Giornata della memoria: quando, nei lager, venivano deportati anche i "pazzi"

 

Giornata della memoria: quando, nei lager, venivano deportati anche i "pazzi"

Due giorni fa, in occasione della “Giornata della memoria” per commemorare tutte le vittime dell’Olocausto, è andato in scena a teatro lo spettacolo “Elena la Matta”, interpretata sulle tavole del palcoscenico dall’attrice Paola Minaccioni.

In un misto tra documento storico, emozione e ironia, Paola Minaccioni ha vestito i panni di un’antieroina del Novecento: Elena Di Porto, la “matta” del ghetto ebraico di Roma.

Il 16 ottobre del 1943, i soldati tedeschi rastrellarono il ghetto di Roma, deportando ad Auschwitz oltre 1000 ebrei. Fra questi c'era una donna, Elena Di Porto, che fino alla sera prima aveva tentato invano di avvertire gli abitanti del ghetto di quanto stava per accedere. Nessuno le aveva dato ascolto, però, perché Elena era la “pazza” del quartiere ebraico: “La Matta di piazza Giudìa”.

Paola Minaccioni presta il suo corpo e la sua voce alla figura di Elena Di Porto, in un monologo scritto da Elisabetta Fiorito, con la regia di Giancarlo Nicoletti e le musiche di Valerio Guaraldi. Lo spettacolo è in tour nei teatri di tutta l’Italia.

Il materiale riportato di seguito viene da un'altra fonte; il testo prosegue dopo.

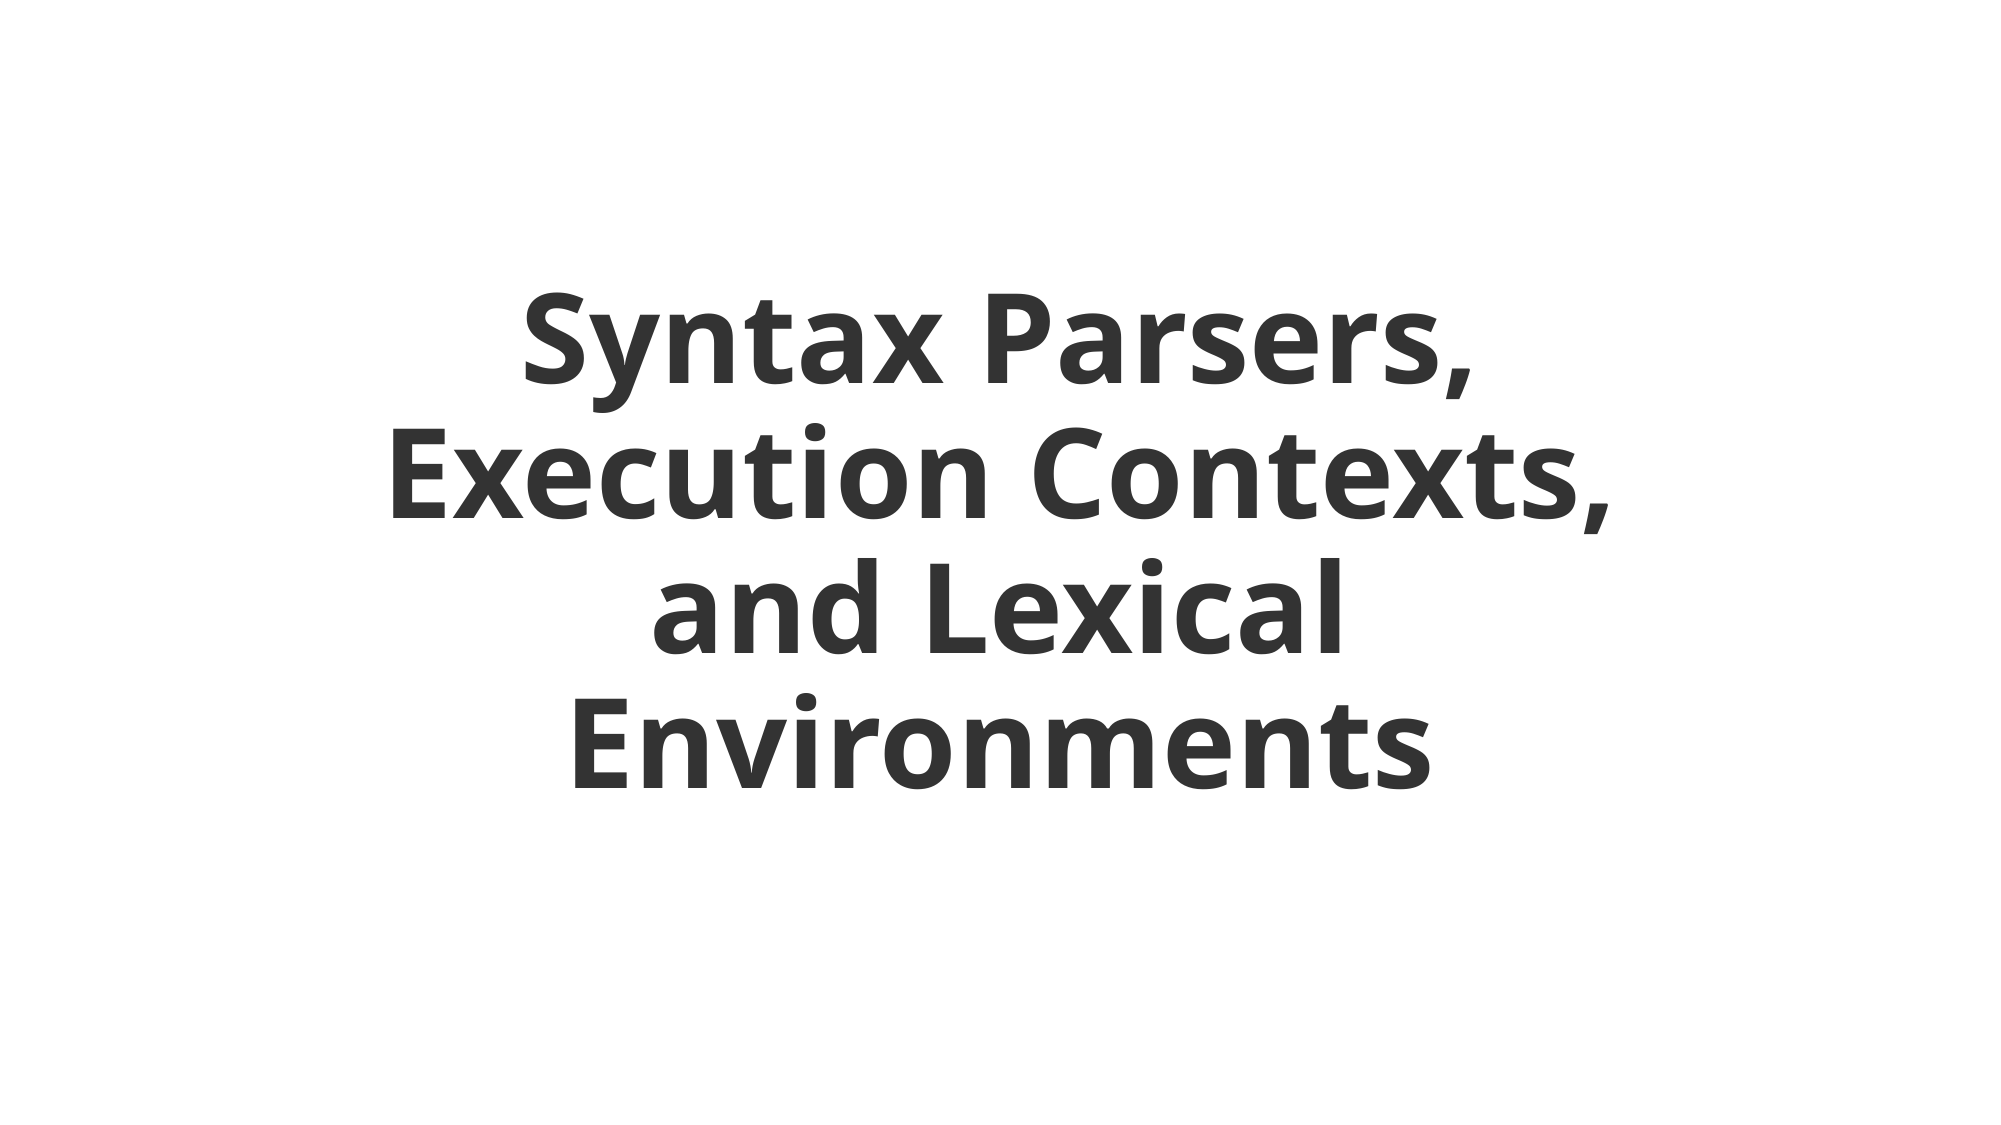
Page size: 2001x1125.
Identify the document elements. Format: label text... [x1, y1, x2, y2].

title Syntax Parsers, Execution Contexts, and Lexical Environments [249, 184, 1750, 973]
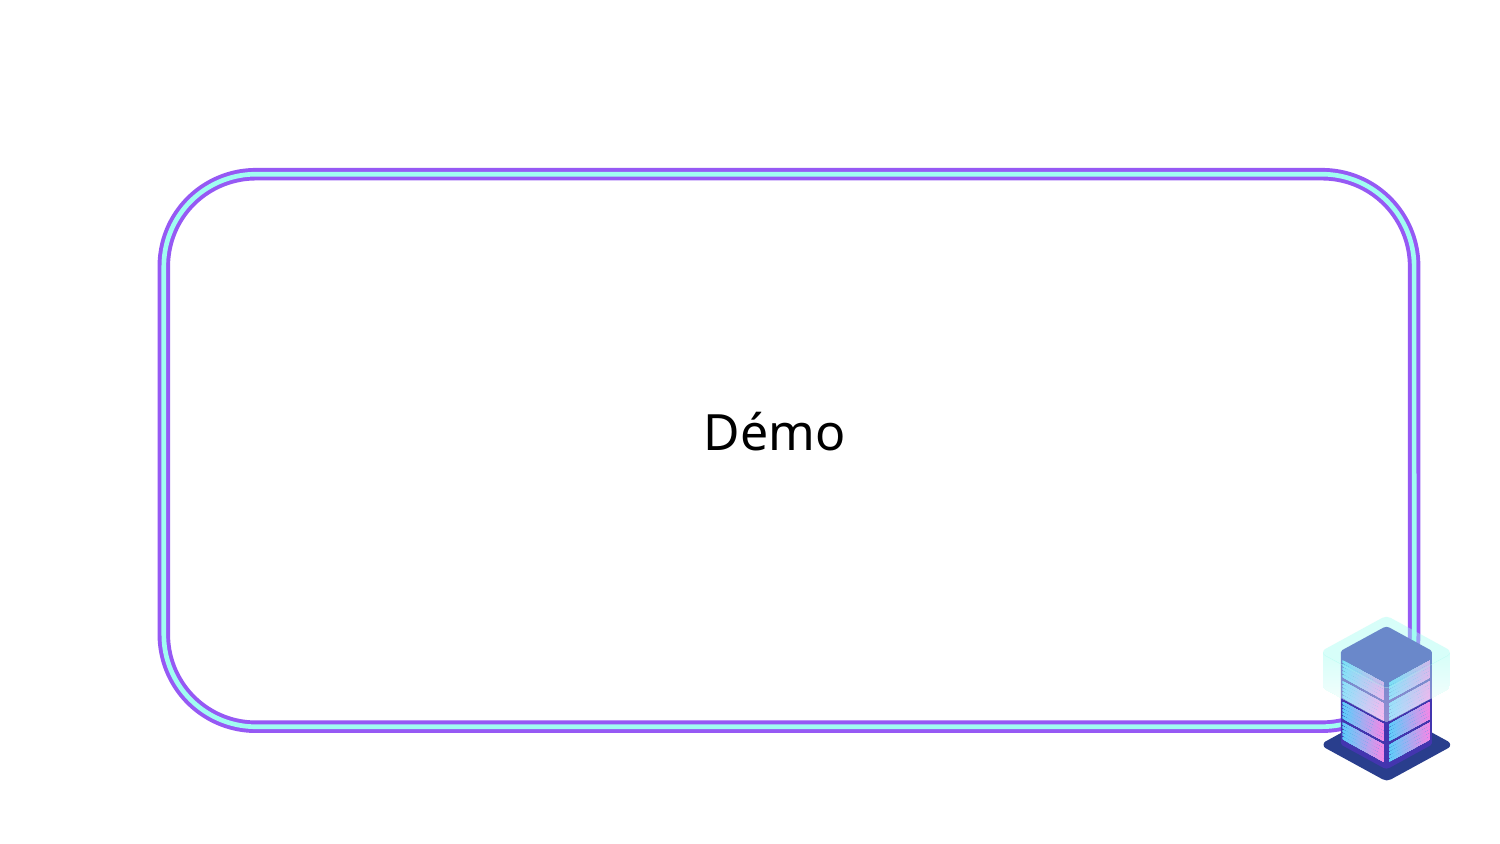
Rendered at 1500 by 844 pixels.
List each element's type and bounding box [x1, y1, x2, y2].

text_box [1322, 616, 1452, 781]
text_box [163, 173, 1415, 727]
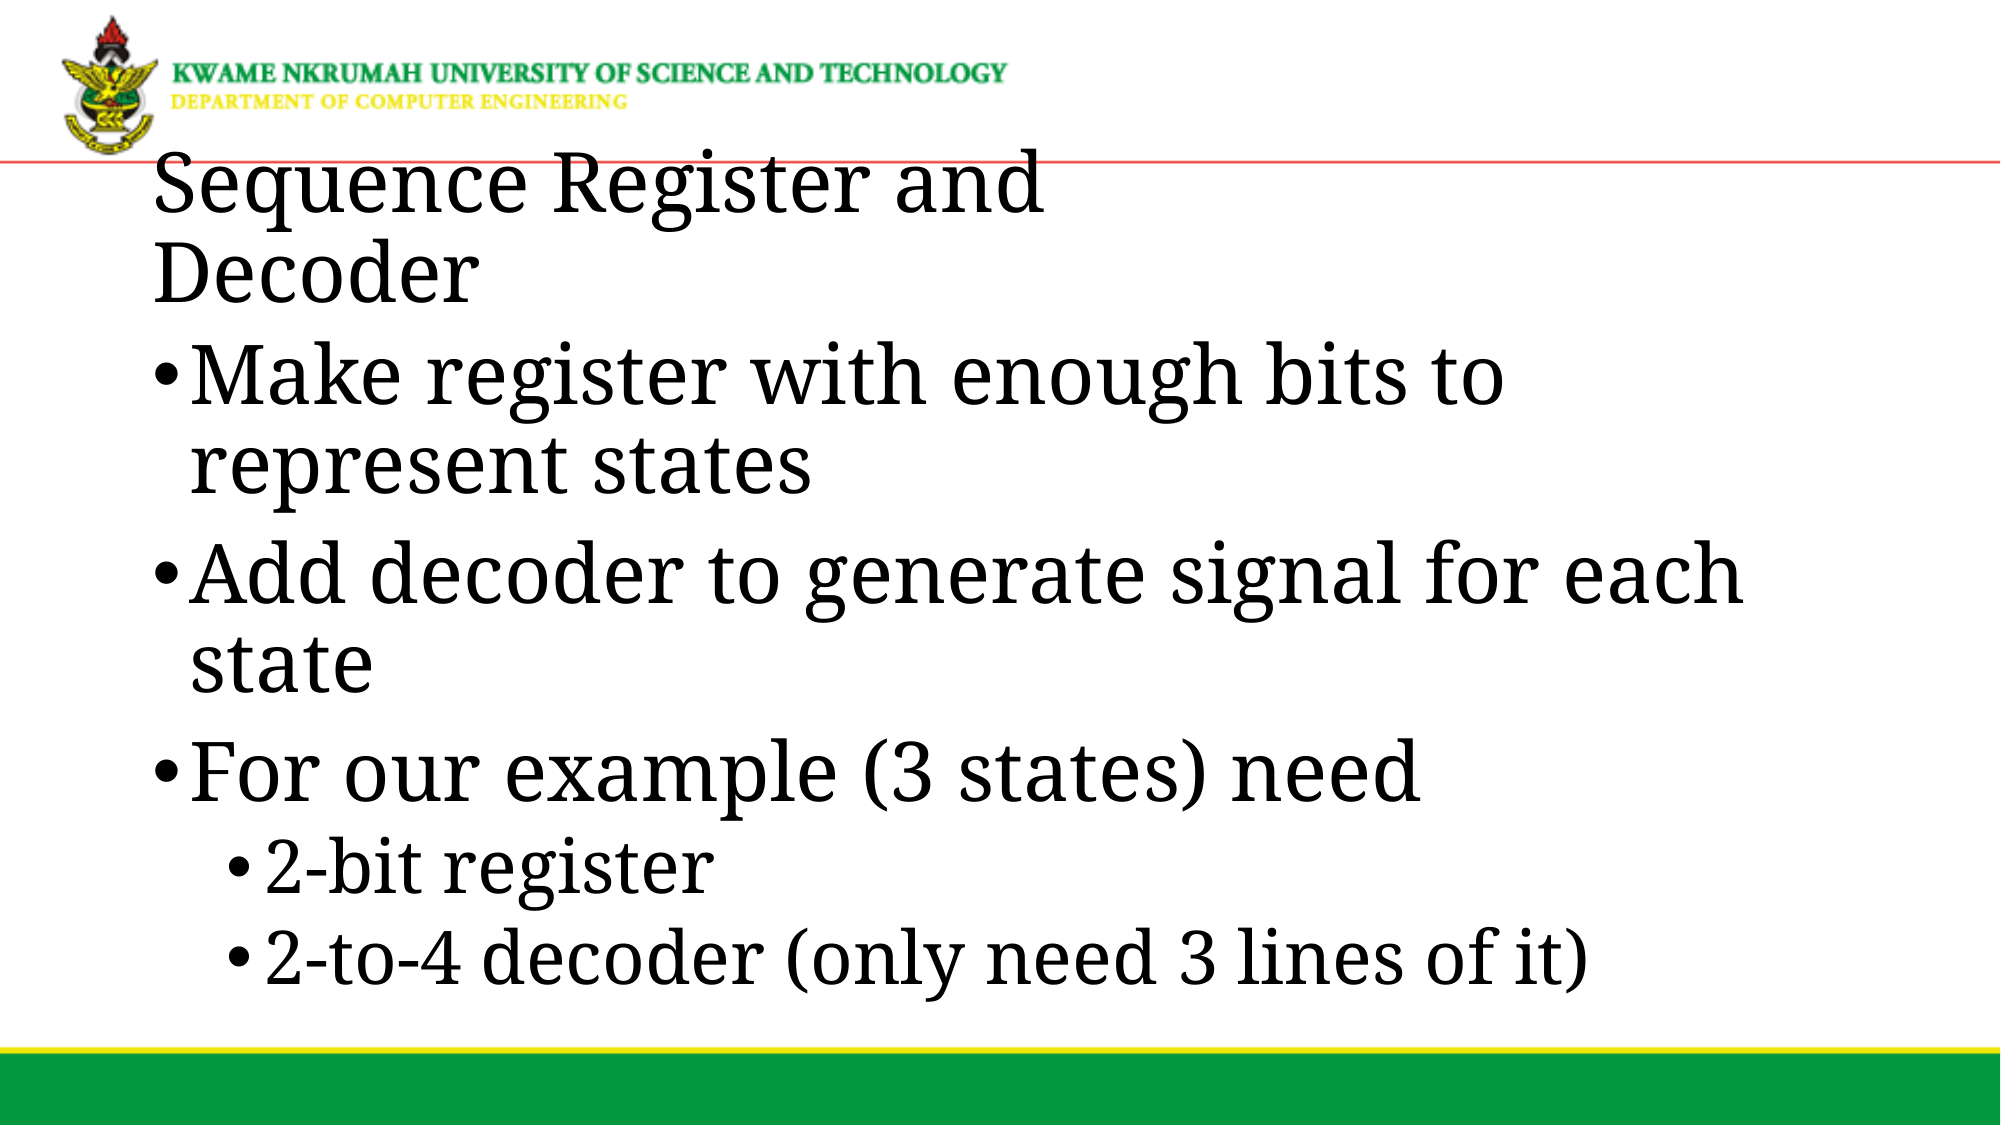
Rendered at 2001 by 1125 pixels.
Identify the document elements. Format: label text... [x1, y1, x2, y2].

picture [0, 0, 2001, 1125]
title Sequence Register and Decoder [137, 161, 1400, 300]
list Make register with enough bits to represent states Add decoder to generate signal for each state For our example (3 states) need 2-bit register 2-to-4 decoder (only need 3 lines of it) [137, 326, 1863, 1014]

A 82 anni da quel triste avvenimento, “Elena la Matta” rappresenta un viaggio nell’Italia della Seconda Guerra Mondiale. Elena Di Porto era una donna dal carattere particolare: dichiarata pazza dal regime fascista, in realtà non lo era affatto. Nata nel 1912 da un’umile famiglia ebraica, Elena era una donna singolare ribelle e anticonformista. Separata dal marito, indipendente, antifascista convinta e temeraria, poco disposta ad accettare qualsiasi tipo di sopruso.

Lo spettacolo prende spunto dal libro storico del ricercatore archivista Gaetano Petraglia – “La Matta di piazza Giudìa”, edito dalla Giuntina – che, attraverso documenti inediti e altre testimonianze, ricostruisce la vita di questa donna straordinaria.

Nonostante i reiterati ricoveri nell’Ospedale Psichiatrico della capitale di Santa Maria della Pietà, infatti, Elena non indietreggiò mai di un solo millimetro nella sua resistenza agli orrori della guerra.

Sulla scena, la protagonista racconta gli scatti d'ira che la mettevano nei guai quando non ce la faceva più a subire angherie e, per citare le sue stesse parole, “je partiva er chicchero”.